--- START ---

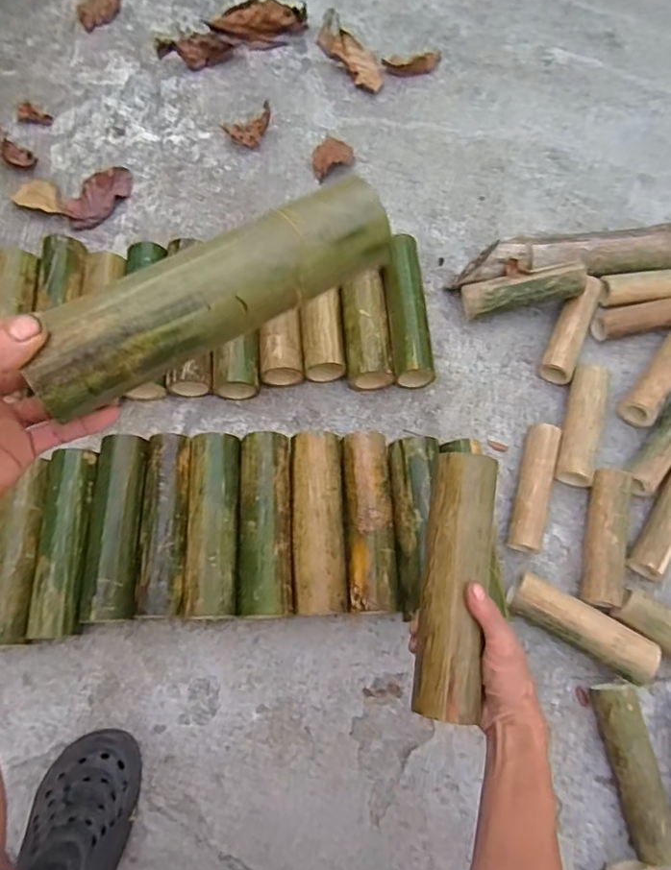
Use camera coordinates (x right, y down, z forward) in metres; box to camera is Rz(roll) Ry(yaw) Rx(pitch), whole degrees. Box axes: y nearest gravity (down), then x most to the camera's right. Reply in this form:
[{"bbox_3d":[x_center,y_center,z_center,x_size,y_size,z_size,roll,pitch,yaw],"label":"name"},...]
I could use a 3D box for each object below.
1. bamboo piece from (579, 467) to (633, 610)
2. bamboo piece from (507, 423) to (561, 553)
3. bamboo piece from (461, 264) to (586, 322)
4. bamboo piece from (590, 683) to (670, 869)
[{"bbox_3d":[0.362,0.137,0.722,0.057,0.042,0.183,15,69,2],"label":"bamboo piece"},{"bbox_3d":[0.278,0.073,0.765,0.049,0.047,0.187,16,70,4],"label":"bamboo piece"},{"bbox_3d":[0.286,-0.224,0.836,0.181,0.048,0.054,-10,70,9],"label":"bamboo piece"},{"bbox_3d":[0.347,0.392,0.638,0.051,0.052,0.189,-7,70,-6],"label":"bamboo piece"}]

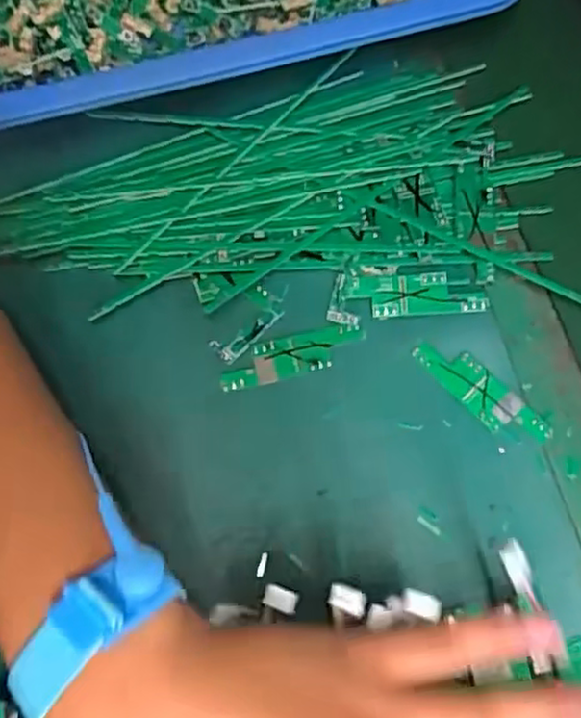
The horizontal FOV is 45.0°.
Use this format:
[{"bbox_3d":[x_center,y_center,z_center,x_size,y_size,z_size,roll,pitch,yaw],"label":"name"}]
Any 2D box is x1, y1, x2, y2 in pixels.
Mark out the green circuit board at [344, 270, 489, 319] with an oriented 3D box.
[{"bbox_3d":[0.071,-0.037,0.395,0.077,0.006,0.024,0,68,-2],"label":"green circuit board"}]

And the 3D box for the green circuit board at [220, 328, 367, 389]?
[{"bbox_3d":[0.002,-0.001,0.386,0.082,0.004,0.022,-13,69,-8],"label":"green circuit board"}]

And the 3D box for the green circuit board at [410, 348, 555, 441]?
[{"bbox_3d":[0.102,0.017,0.376,0.025,0.004,0.079,-42,76,-17],"label":"green circuit board"}]

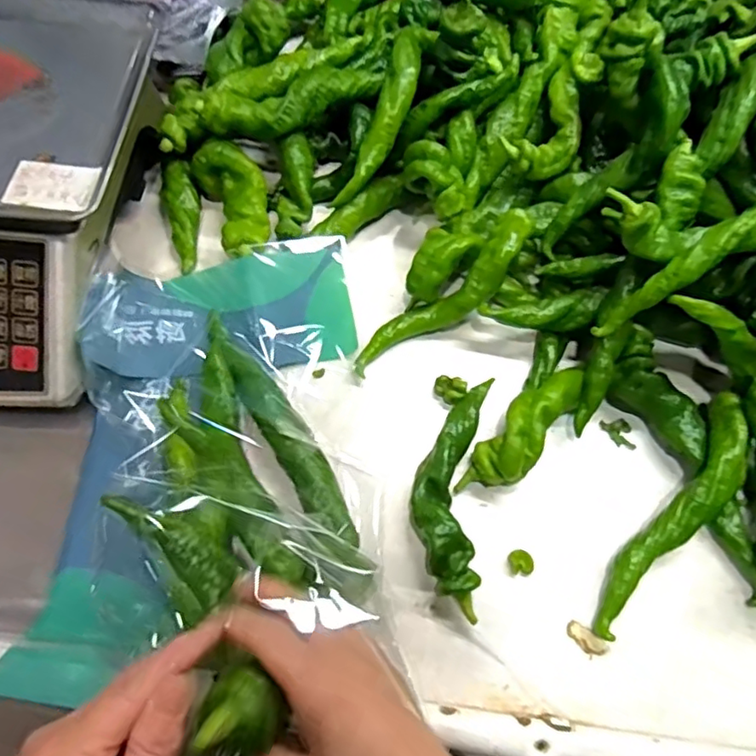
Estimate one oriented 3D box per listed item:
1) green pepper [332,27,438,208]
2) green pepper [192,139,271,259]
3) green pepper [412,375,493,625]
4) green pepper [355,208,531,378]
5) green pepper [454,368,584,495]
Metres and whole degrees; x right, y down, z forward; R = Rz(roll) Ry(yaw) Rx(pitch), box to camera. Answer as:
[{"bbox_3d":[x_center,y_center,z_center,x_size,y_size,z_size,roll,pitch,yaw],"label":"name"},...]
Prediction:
[{"bbox_3d":[0.008,-0.228,0.525,0.030,0.028,0.169,24,94,7],"label":"green pepper"},{"bbox_3d":[-0.121,-0.156,0.521,0.052,0.031,0.104,-23,68,-14],"label":"green pepper"},{"bbox_3d":[0.053,0.077,0.439,0.050,0.029,0.173,8,65,0],"label":"green pepper"},{"bbox_3d":[0.056,-0.065,0.492,0.180,0.028,0.044,-39,73,7],"label":"green pepper"},{"bbox_3d":[0.112,0.039,0.456,0.040,0.043,0.126,38,67,13],"label":"green pepper"}]

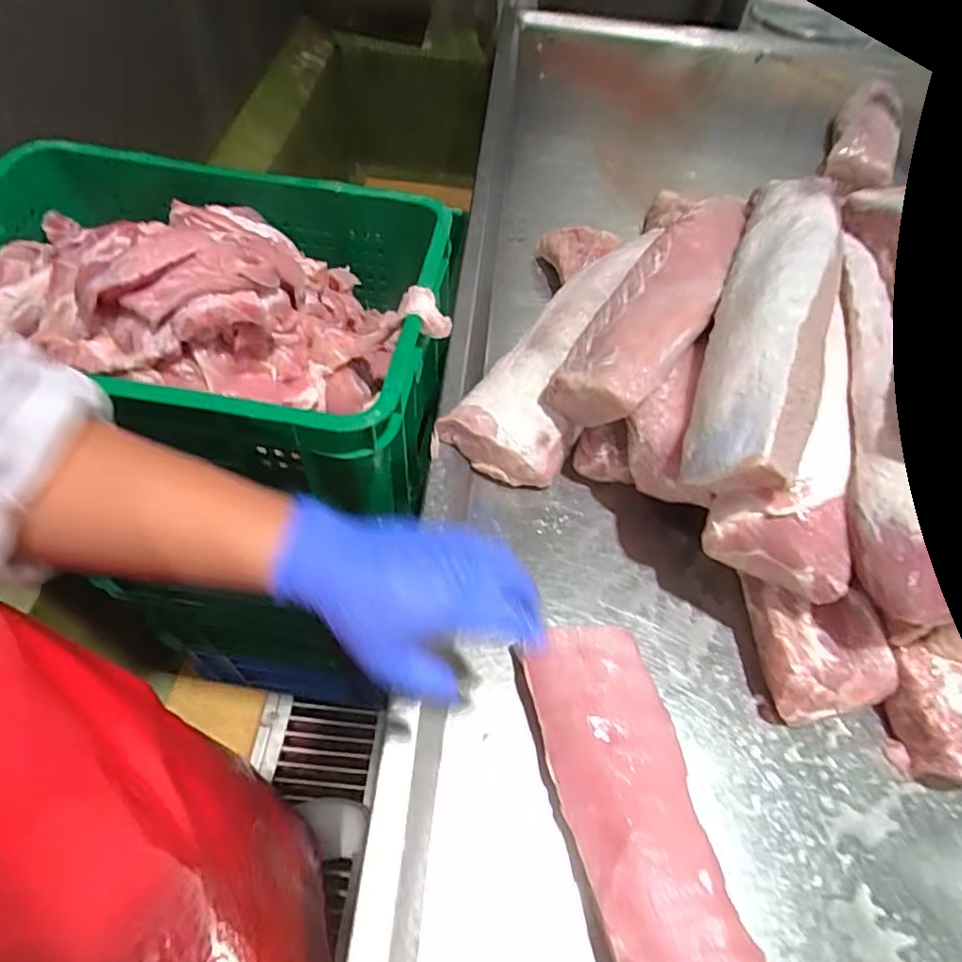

--- END ---

ACTIVITY:
Leaving the images out, print the records above exactly.

EXERCISE RESPONSE:
Use camera coordinates (x right, y down, z forward) in metres; box to camera is Rz(roll) Ry(yaw) Rx(pitch), whole degrees. Box axes: y nearest gravity (down), then x most to the camera's right. Reply in this form:
[{"bbox_3d":[x_center,y_center,z_center,x_size,y_size,z_size,roll,pitch,yaw],"label":"name"},...]
I could use a 3D box for each object below.
1. bamboo piece from (579, 467) to (633, 610)
2. bamboo piece from (507, 423) to (561, 553)
3. bamboo piece from (461, 264) to (586, 322)
4. bamboo piece from (590, 683) to (670, 869)
[{"bbox_3d":[0.362,0.137,0.722,0.057,0.042,0.183,15,69,2],"label":"bamboo piece"},{"bbox_3d":[0.278,0.073,0.765,0.049,0.047,0.187,16,70,4],"label":"bamboo piece"},{"bbox_3d":[0.286,-0.224,0.836,0.181,0.048,0.054,-10,70,9],"label":"bamboo piece"},{"bbox_3d":[0.347,0.392,0.638,0.051,0.052,0.189,-7,70,-6],"label":"bamboo piece"}]

The horizontal FOV is 45.0°.
Use this format:
[{"bbox_3d":[x_center,y_center,z_center,x_size,y_size,z_size,roll,pitch,yaw],"label":"name"}]
Any 2D box is x1, y1, x2, y2 in pixels.
Mark out the green circuit board at [344, 270, 489, 319] with an oriented 3D box.
[{"bbox_3d":[0.071,-0.037,0.395,0.077,0.006,0.024,0,68,-2],"label":"green circuit board"}]

And the 3D box for the green circuit board at [220, 328, 367, 389]?
[{"bbox_3d":[0.002,-0.001,0.386,0.082,0.004,0.022,-13,69,-8],"label":"green circuit board"}]

And the 3D box for the green circuit board at [410, 348, 555, 441]?
[{"bbox_3d":[0.102,0.017,0.376,0.025,0.004,0.079,-42,76,-17],"label":"green circuit board"}]

Estimate one oriented 3D box per listed item:
1) green pepper [332,27,438,208]
2) green pepper [192,139,271,259]
3) green pepper [412,375,493,625]
4) green pepper [355,208,531,378]
5) green pepper [454,368,584,495]
Metres and whole degrees; x right, y down, z forward; R = Rz(roll) Ry(yaw) Rx(pitch), box to camera. Answer as:
[{"bbox_3d":[x_center,y_center,z_center,x_size,y_size,z_size,roll,pitch,yaw],"label":"name"},...]
Prediction:
[{"bbox_3d":[0.008,-0.228,0.525,0.030,0.028,0.169,24,94,7],"label":"green pepper"},{"bbox_3d":[-0.121,-0.156,0.521,0.052,0.031,0.104,-23,68,-14],"label":"green pepper"},{"bbox_3d":[0.053,0.077,0.439,0.050,0.029,0.173,8,65,0],"label":"green pepper"},{"bbox_3d":[0.056,-0.065,0.492,0.180,0.028,0.044,-39,73,7],"label":"green pepper"},{"bbox_3d":[0.112,0.039,0.456,0.040,0.043,0.126,38,67,13],"label":"green pepper"}]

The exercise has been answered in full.